- **About this exercise**
Copy out exactly, from the entries that follow, the line holding "School Music Trips", the line holding "presented to the Community Consultative Com", and all lines between them, but no pictures.

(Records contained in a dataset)

====

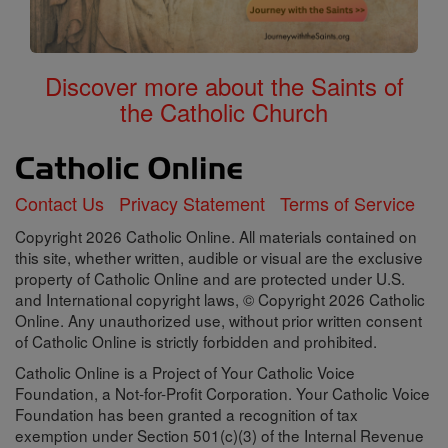
Discover more about the Saints of
the Catholic Church
Contact Us
Privacy Statement
Terms of Service
Copyright 2026 Catholic Online. All materials contained on
this site, whether written, audible or visual are the exclusive
property of Catholic Online and are protected under U.S.
and International copyright laws, © Copyright 2026 Catholic
Online. Any unauthorized use, without prior written consent
of Catholic Online is strictly forbidden and prohibited.
Catholic Online is a Project of Your Catholic Voice
Foundation, a Not-for-Profit Corporation. Your Catholic Voice
Foundation has been granted a recognition of tax
exemption under Section 501(c)(3) of the Internal Revenue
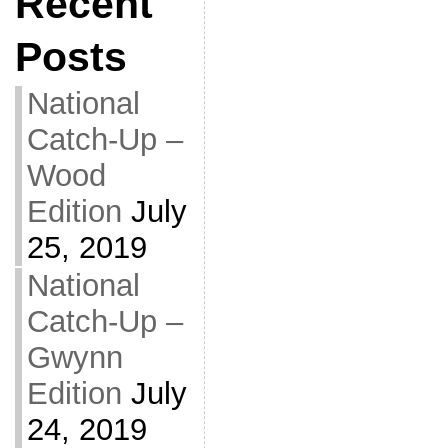
Recent
Posts
National
Catch-Up –
Wood
Edition
July
25, 2019
National
Catch-Up –
Gwynn
Edition
July
24, 2019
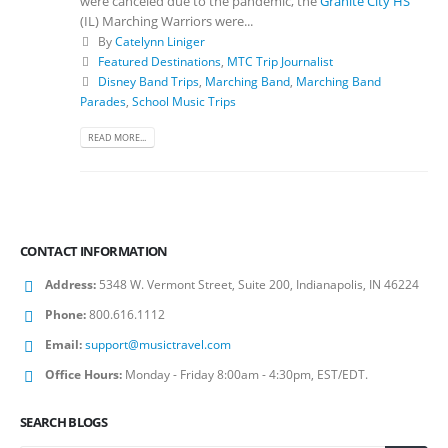
were canceled due to the pandemic, the
Granite City HS
(IL) Marching Warriors were...
By
Catelynn Liniger
Featured Destinations
,
MTC Trip Journalist
Disney Band Trips
,
Marching Band
,
Marching Band
Parades
,
School Music Trips
READ MORE...
CONTACT INFORMATION
Address:
5348 W. Vermont Street, Suite 200, Indianapolis, IN 46224
Phone:
800.616.1112
Email:
support@musictravel.com
Office Hours:
Monday - Friday 8:00am - 4:30pm, EST/EDT.
SEARCH BLOGS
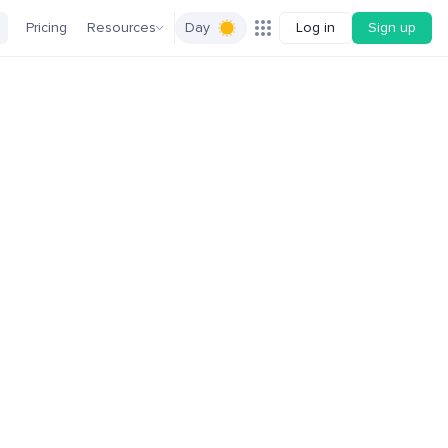
Pricing
Resources
Day
Log in
Sign up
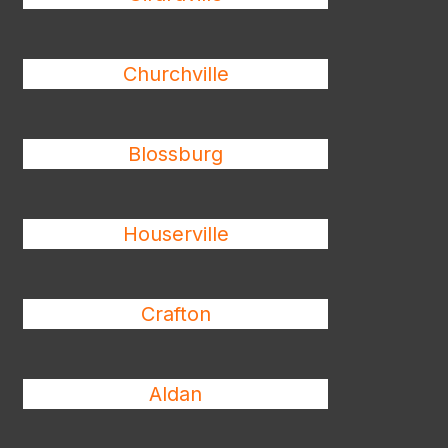
Churchville
Blossburg
Houserville
Crafton
Aldan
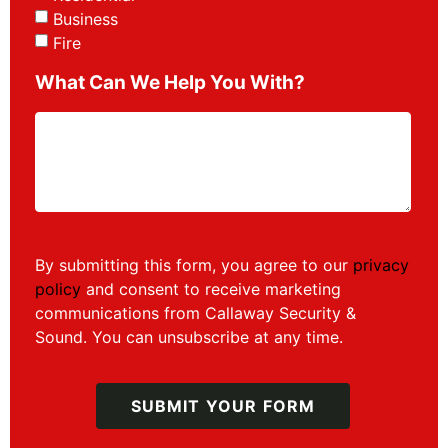
Business
Fire
What Can We Help You With?
By submitting this form, you agree to our
privacy
policy
and consent to receive marketing
communications from Callaway Security &
Sound. You can unsubscribe at any time.
SUBMIT YOUR FORM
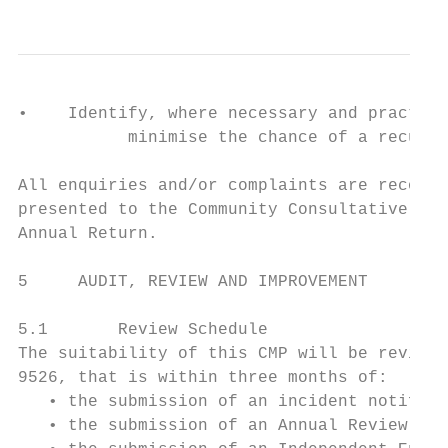
•    Identify, where necessary and practica
           minimise the chance of a recurre
All enquiries and/or complaints are recorde
presented to the Community Consultative Com
Annual Return.

5     AUDIT, REVIEW AND IMPROVEMENT

5.1       Review Schedule

The suitability of this CMP will be reviewe
9526, that is within three months of:

   • the submission of an incident notifica
   • the submission of an Annual Review und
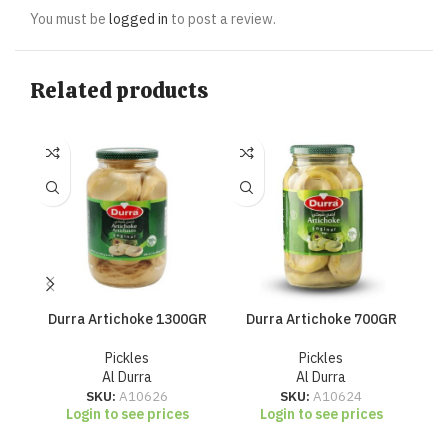
You must be
logged in
to post a review.
Related products
Durra Artichoke 1300GR
Durra Artichoke 700GR
Du
Pickles
Pickles
Al Durra
Al Durra
SKU:
A10626
SKU:
A10624
Login to see prices
Login to see prices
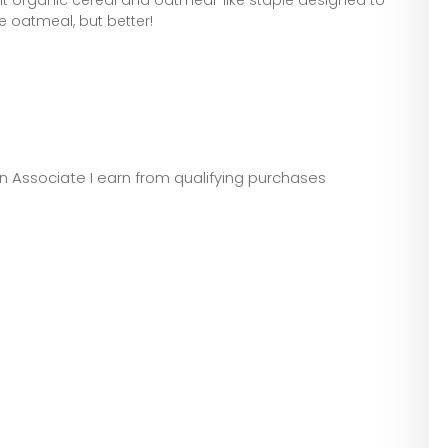
ike oatmeal, but better!
zon Associate I earn from qualifying purchases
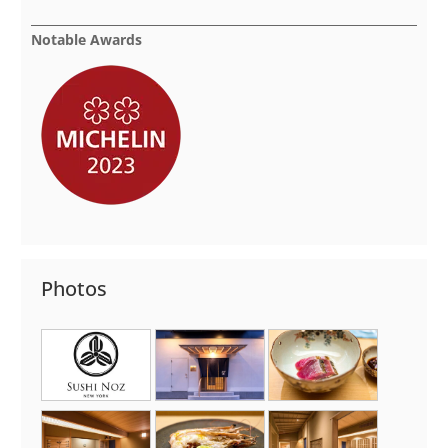
Notable Awards
Photos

====

- **Result below**
School Music Trips
READ MORE...
CONTACT INFORMATION
Address:
5348 W. Vermont Street, Suite 200, Indianapolis, IN 46224
Phone:
800.616.1112
Email:
support@musictravel.com
Office Hours:
Monday - Friday 8:00am - 4:30pm, EST/EDT.
SEARCH BLOGS
Pricing
Resources
Day
Log in
Sign up
Churchville
Blossburg
Houserville
Crafton
Aldan
Business
Fire
What Can We Help You With?
By submitting this form, you agree to our
privacy
policy
and consent to receive marketing
communications from Callaway Security &
Sound. You can unsubscribe at any time.
SUBMIT YOUR FORM
•    Identify, where necessary and practica
           minimise the chance of a recurre
All enquiries and/or complaints are recorde
presented to the Community Consultative Com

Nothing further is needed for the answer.